Other causes of peripheral neuropathy are autoimmune disorders such as HIV or AIDS, lupus erythematosus, and rheumatoid arthritis, diseases of the kidney, diseases of the liver, bacterial or viral infections, and deficiencies in certain vitamins — specifically the B12 vitamin. Sometimes, genetics plays a role in causing a neuropathy since some disorders that cause it are also inherited. Alcohol abuse also contributes to the damage to nerves, as well as exposure to toxic substances like lead, mercury, arsenic, and other organic substances. Some medications used to treat cancer or AIDS can also cause neuropathies to occur. There are times that nerve damage can be caused by remaining in one position for a long time, like a job in an assembly line, wherein the repetitive actions can cause pressure on the nerves as seen in Carpal Tunnel Syndrome. Using power tools, crutches, casts, and other devices that may cause pressure on the peripheral nerves can also actually destroy them.

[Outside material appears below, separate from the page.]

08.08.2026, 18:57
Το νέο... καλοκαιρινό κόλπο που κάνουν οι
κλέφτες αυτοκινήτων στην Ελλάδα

Treatment of a peripheral neuropathy usually starts with the proper diagnosis of the cause and nature of the neuropathy, which nerves are affected and how much damage has already been done to them. Treatment is not as easy as it seems since identifying the underlying cause is hard enough to do. Patients undergo a physical examination, a neurological examination, several blood tests and nerve tests just to be able to identify the main cause and extent of damage to the nerves. Sometimes, even after exhausting all tests, no cause is found. These are what are called idiopathic cases, which unfortunately do not have any available treatments yet. Nerve biopsies are also done to assess the abnormalities microscopically in the sensory fibers.

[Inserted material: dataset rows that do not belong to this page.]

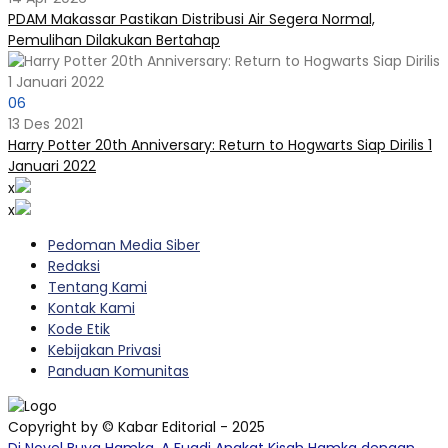
PDAM Makassar Pastikan Distribusi Air Segera Normal,
Pemulihan Dilakukan Bertahap
06
13 Des 2021
Harry Potter 20th Anniversary: Return to Hogwarts Siap Dirilis 1
Januari 2022
x
x
Pedoman Media Siber
Redaksi
Tentang Kami
Kontak Kami
Kode Etik
Kebijakan Privasi
Panduan Komunitas
Copyright by © Kabar Editorial - 2025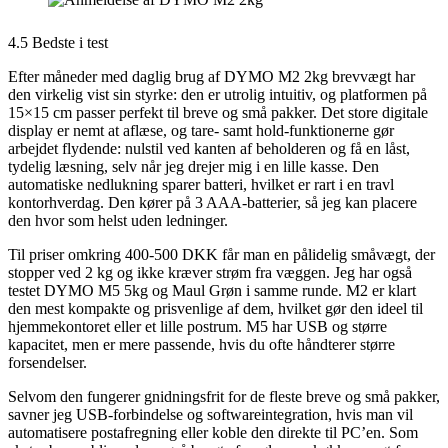
4.5 Bedste i test
Efter måneder med daglig brug af DYMO M2 2kg brevvægt har
den virkelig vist sin styrke: den er utrolig intuitiv, og platformen på
15×15 cm passer perfekt til breve og små pakker. Det store digitale
display er nemt at aflæse, og tare- samt hold-funktionerne gør
arbejdet flydende: nulstil ved kanten af beholderen og få en låst,
tydelig læsning, selv når jeg drejer mig i en lille kasse. Den
automatiske nedlukning sparer batteri, hvilket er rart i en travl
kontorhverdag. Den kører på 3 AAA-batterier, så jeg kan placere
den hvor som helst uden ledninger.
Til priser omkring 400-500 DKK får man en pålidelig småvægt, der
stopper ved 2 kg og ikke kræver strøm fra væggen. Jeg har også
testet DYMO M5 5kg og Maul Grøn i samme runde. M2 er klart
den mest kompakte og prisvenlige af dem, hvilket gør den ideel til
hjemmekontoret eller et lille postrum. M5 har USB og større
kapacitet, men er mere passende, hvis du ofte håndterer større
forsendelser.
Selvom den fungerer gnidningsfrit for de fleste breve og små pakker,
savner jeg USB-forbindelse og softwareintegration, hvis man vil
automatisere postafregning eller koble den direkte til PC’en. Som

To alleviate the pain and numbness caused by the degeneration of the nerves, medications are given, the most common ones being the over-the-counter products like acetaminophen, nonsteroidal anti-inflammatory drugs such as aspirin and ibuprofen for mild symptoms. Severe cases are usually given anti-seizure medications such as gabapentin, carbamazepine and phenytoin, though these may cause dizziness and drowsiness. Lidocain patches and other topical pain killers can be prescribed for those who do not want to ingest medicines. Antidepressant medicines like amitryiptyline, nortriptyline, desipramine, and imipramine may provide relief for mild to moderate pain, but they also come with several side effects. Patients should consult with their doctors as to which medication is best for them.

Several therapies are also suggested for pain relief — for those patients who do not want to use any drugs to ease their pain, or for fear of addiction to the medication. These therapies include; transcutaneous electrical nerve stimulation – which acts as a block to nerve signals from reaching the brain, and biofeedback therapy that employs a special machine that teaches the patient to control body responses that reduce pain. Acupuncture is an alternative form of pain relief, but needs several sessions to be fully effective for chronic pain. Sometimes, the patients may even choose to be hypnotized, since suggestions intended to ease pain are given to them subconsciously during hypnosis. Relaxation techniques are also taught, since diminishing muscle tension is essential in providing relief for the pain.

There are hundreds of cases of peripheral neuropathies seen as complications of other diseases. If only utmost care was exercised for most of these cases, then these complications would not have surfaced. As with any sickness, its prevention is always the best cure.